After graduating from Metu University in Mechanical Engineering in 1973, I first worked as an engineer in a public machinery manufacturing factory for eleven years. During this period, many foreign delegations visit the factory. They asked for the price of manufacture in accordance with their designs. We had several hours of meetings in the factory meeting room. I did simultaneous translation during meetings and interviews. I wrote the letters of proposal, prepared them in English and Turkish and had them signed, we signed contracts within the limits of the possibilities of the public establishment, we received orders, we manufactured and delivered. We collected money.
Then I worked for Turkish-American joint ventures, we also held meetings with buyers and sellers. This time, I was the simultaneous technical translator for the foreign general manager. We read and reviewed many pages of contract documents, we prepared proposal documents and letters in English.
If the job is just to translate the written text, it’s relatively easy. If you have difficulty, you use a dictionary. Nowadays, “google translate” is used. However, if the job to be done is fast and instantaneous improvised simultaneous interpretation, you don’t have the right to waste a second, you don’t have the luxury of skipping words. Simultaneous verbal, rapid and instantaneous interpretation is very difficult. When you are done, there is nothing left in your memory. You don’t remember much of what was said, if you have the luxury of sitting down and taking notes, you write what was said in the main headings and then fill in the blanks.
Management also asks you to write a meeting note “meeting minutes” and distribute it to those present at the meeting for confirmation of eligibility. Especially in American companies, written meeting notes are very important. Beforehand, confidentiality agreements are signed between the parties, and the CVs of the participants are exchanged. The agenda is shared before the meeting. It is agreed in advance on written documents.
There are two main types of translation: simultaneous and interpretation. Interpretive translation relies more on the ability to synthesize; the interpreter must remember what has been said and have the ability to summarize the salient points of a discussion. The simultaneous interpreter is more exciting and more adrenaline-driven. This type of translation requires quick reflexes, intense concentration and a good working knowledge of the subject matter. Additionally, translators must not only have a good command of the languages they work with, but must also be able to conjure up a word or phrase as soon as it is spoken. They cannot afford to hesitate.

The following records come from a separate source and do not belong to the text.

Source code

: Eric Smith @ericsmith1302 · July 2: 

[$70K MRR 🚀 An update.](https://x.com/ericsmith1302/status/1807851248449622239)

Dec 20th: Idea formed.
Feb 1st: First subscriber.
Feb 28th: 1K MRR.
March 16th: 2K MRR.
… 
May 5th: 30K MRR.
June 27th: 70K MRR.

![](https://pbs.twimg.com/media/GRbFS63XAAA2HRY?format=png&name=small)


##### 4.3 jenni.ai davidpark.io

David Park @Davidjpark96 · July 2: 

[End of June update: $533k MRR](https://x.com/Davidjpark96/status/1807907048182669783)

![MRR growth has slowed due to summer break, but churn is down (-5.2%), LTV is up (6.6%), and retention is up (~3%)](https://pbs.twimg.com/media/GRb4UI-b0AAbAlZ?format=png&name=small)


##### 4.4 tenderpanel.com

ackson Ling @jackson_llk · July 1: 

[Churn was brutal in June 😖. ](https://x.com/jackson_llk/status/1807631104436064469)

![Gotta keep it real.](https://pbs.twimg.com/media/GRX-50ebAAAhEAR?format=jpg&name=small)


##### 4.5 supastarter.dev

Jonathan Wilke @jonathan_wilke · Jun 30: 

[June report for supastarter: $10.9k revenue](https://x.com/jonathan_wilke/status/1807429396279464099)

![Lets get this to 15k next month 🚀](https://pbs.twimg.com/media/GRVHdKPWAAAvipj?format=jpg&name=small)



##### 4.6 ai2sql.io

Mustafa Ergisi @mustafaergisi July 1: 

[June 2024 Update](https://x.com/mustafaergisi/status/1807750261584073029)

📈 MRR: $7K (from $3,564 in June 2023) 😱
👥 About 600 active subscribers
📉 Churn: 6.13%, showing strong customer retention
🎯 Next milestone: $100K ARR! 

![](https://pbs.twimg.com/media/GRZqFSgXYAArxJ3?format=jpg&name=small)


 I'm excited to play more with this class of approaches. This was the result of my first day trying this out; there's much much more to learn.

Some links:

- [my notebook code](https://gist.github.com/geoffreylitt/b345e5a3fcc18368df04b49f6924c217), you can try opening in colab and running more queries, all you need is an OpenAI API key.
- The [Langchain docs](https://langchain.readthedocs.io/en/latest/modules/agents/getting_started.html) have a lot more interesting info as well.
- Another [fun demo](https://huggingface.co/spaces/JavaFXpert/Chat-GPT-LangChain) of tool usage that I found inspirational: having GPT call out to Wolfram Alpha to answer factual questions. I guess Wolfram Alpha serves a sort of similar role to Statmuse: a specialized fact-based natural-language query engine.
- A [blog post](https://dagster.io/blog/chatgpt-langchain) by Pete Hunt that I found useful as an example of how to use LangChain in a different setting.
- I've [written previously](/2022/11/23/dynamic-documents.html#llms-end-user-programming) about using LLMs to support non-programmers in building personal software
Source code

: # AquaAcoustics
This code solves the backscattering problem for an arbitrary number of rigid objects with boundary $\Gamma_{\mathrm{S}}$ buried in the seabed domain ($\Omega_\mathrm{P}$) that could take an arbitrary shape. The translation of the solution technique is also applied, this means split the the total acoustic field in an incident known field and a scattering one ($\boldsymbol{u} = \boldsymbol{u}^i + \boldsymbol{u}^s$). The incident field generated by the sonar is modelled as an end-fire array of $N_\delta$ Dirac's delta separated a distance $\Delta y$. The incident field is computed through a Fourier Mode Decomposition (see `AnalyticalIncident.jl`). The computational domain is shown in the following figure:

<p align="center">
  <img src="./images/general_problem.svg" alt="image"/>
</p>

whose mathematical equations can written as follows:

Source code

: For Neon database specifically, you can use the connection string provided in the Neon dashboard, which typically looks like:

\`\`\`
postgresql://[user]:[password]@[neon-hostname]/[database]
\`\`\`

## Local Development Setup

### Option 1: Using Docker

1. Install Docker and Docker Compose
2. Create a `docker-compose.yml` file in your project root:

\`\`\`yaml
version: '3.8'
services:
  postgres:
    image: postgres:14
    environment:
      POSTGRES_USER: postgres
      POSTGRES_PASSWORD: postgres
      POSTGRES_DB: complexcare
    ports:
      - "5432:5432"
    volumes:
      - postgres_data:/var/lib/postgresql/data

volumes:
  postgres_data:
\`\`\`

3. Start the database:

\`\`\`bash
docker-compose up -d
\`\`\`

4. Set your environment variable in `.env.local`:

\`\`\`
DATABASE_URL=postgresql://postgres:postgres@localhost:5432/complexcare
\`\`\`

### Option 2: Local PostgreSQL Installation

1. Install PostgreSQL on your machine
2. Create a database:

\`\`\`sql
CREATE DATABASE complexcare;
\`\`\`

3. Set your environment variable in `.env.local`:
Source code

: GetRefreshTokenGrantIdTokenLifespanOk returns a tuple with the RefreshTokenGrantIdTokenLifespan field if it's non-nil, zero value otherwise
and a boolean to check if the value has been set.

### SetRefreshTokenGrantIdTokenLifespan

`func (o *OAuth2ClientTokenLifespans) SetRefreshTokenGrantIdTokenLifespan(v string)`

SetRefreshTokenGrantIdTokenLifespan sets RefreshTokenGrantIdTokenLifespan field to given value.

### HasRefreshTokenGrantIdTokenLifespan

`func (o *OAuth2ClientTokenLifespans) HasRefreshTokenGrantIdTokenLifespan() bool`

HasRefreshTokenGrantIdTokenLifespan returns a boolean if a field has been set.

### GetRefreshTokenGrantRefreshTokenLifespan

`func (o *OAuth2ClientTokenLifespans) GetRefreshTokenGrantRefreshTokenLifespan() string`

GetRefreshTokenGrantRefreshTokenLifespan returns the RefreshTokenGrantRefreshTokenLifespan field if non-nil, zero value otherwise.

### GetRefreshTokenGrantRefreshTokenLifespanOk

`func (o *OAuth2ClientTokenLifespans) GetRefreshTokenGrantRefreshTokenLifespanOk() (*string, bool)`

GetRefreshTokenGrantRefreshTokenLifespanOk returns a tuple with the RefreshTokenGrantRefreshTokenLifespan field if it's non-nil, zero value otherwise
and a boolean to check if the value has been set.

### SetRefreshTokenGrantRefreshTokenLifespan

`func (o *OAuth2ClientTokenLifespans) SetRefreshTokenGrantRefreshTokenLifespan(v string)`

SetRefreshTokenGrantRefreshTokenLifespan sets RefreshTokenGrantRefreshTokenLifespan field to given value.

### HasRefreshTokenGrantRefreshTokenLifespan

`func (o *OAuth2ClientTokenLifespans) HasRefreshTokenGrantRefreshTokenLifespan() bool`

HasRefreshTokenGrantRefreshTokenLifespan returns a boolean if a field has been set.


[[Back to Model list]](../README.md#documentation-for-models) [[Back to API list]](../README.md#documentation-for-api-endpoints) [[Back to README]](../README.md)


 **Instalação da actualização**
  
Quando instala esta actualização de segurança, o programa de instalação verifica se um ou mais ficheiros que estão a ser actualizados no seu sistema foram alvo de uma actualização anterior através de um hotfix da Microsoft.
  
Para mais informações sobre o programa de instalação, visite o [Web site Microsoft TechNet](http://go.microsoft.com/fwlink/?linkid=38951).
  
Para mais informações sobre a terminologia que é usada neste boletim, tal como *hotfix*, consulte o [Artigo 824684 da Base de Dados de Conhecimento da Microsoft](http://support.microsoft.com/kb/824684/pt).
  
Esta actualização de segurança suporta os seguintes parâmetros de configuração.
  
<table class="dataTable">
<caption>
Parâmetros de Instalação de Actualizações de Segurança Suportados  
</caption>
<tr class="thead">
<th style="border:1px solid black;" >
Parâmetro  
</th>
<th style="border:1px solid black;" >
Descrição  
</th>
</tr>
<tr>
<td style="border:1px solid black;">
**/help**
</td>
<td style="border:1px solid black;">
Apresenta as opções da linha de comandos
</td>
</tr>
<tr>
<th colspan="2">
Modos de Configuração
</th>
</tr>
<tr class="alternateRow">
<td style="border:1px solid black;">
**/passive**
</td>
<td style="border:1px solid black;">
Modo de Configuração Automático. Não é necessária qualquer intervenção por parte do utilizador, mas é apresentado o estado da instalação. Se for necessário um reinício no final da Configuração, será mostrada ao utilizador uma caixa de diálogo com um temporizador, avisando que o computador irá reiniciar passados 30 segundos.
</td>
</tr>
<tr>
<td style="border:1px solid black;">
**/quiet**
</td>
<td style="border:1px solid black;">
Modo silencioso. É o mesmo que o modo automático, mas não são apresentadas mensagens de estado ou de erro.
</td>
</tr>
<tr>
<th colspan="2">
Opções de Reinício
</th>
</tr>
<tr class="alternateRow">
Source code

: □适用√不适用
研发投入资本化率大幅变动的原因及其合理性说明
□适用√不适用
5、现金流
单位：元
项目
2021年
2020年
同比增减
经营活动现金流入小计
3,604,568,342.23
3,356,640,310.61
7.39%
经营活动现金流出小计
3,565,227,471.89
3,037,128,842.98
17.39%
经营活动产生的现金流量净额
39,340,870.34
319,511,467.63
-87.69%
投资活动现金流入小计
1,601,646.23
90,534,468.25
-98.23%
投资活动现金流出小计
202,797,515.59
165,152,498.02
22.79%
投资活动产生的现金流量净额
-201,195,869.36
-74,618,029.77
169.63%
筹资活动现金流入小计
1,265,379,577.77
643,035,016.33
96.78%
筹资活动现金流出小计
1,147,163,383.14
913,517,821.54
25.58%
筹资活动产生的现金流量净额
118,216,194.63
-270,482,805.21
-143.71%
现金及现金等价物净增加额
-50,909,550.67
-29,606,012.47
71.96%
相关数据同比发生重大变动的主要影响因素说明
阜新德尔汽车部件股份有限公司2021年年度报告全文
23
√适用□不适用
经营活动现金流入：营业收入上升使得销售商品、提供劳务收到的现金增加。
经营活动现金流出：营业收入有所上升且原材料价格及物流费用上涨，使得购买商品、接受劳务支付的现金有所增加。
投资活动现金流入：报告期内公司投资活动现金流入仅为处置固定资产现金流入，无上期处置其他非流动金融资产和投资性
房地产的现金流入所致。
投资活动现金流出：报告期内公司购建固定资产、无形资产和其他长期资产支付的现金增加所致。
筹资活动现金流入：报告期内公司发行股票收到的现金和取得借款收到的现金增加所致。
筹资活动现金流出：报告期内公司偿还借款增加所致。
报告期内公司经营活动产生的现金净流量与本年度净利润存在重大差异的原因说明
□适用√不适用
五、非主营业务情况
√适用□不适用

The translator’s technique is to identify the keywords while conveying the discourse and to link the discourse from one keyword to another. Keywords help the translator remember what was said, while focusing on how best to translate the overall theme. Therefore, the more the translator knows about the keywords and their associated meanings, the more their confidence will increase, and this is immediately felt in the way the conversation is conducted. Keywords obviously vary from domain to domain. Even within the same field like diplomacy, there are different keywords for different topics or situations. So how will translators recognize these words as keywords and become familiar with the general framework these words represent? Will they transfer?
Usually, these expressions appear frequently during a conference. However, a translator should seek other sources of information beforehand. It is important for a translator working in the diplomatic field to closely follow political, social and cultural events in the world. Resources for these may include local and foreign newspapers, current affairs magazines, news publications, and a very good knowledge of history and geography. It is important to have backup material from the lecture itself, as this will help the translator focus better on the issues being discussed. It is essential to have conversations a few days in advance to better anticipate the conference and avoid possible problems with vocabulary, expression and general attitudes. For example, if a hot topic, the war in Ukraine, NATO, the G7, G20 summits will be discussed, it is useful to know that sparks can fly. But keywords are not static. They grow with events and political developments. These days we hardly hear the old slogans like superpowers, polarization, blocs, but other words like ethnic cleansing, money laundering, free trade zone have pretty much come into common use in international conferences. Knowing the historical and social origins and connotations of these terms helps settle the discussion and helps avoid misunderstandings through mispronunciation, heavy accents, or sometimes misuse of the word.
Trust in simultaneous interpreters is essential during diplomatic conferences. Fundamental tensions that can arise between delegates or country representatives can be exacerbated if interpreters are not trustworthy. Indeed, in certain situations of great tension, the delegates prefer to speak or translate themselves in a language which they do not really master, rather than going through an interpreter. Most heads of state prefer to speak English to each other without an interpreter. Putin and Merkel spoke German or Russian among themselves. In public or during press conferences, each leader speaks in his mother tongue, while waiting for his speech to be translated into the other language. The speeches are audio recorded and written. It is therefore important to ensure that the translators selected have the knowledge, experience and caliber to deal with situations where tact and skill are important.
An interpreter who has lived abroad for many years and who speaks a foreign language as their mother tongue may find it difficult to express themselves in their mother tongue. Therefore, it would be better and more reliable to assign professionally trained diplomatic translators to international negotiations.
Diplomacy is not just about diplomats and is not just a feature of diplomatic conferences. Other types of discussions, such as religion, culture, heritage, sales, marketing, may require such skills. The interpreter must know how to convey a message with discretion, without resorting to censorship, where that is not his role. In diplomacy, it is very important to make instant oral and simultaneous translations, to keep written minutes and to publish them when the time comes, because the translators feel they are making a contribution to history in this process.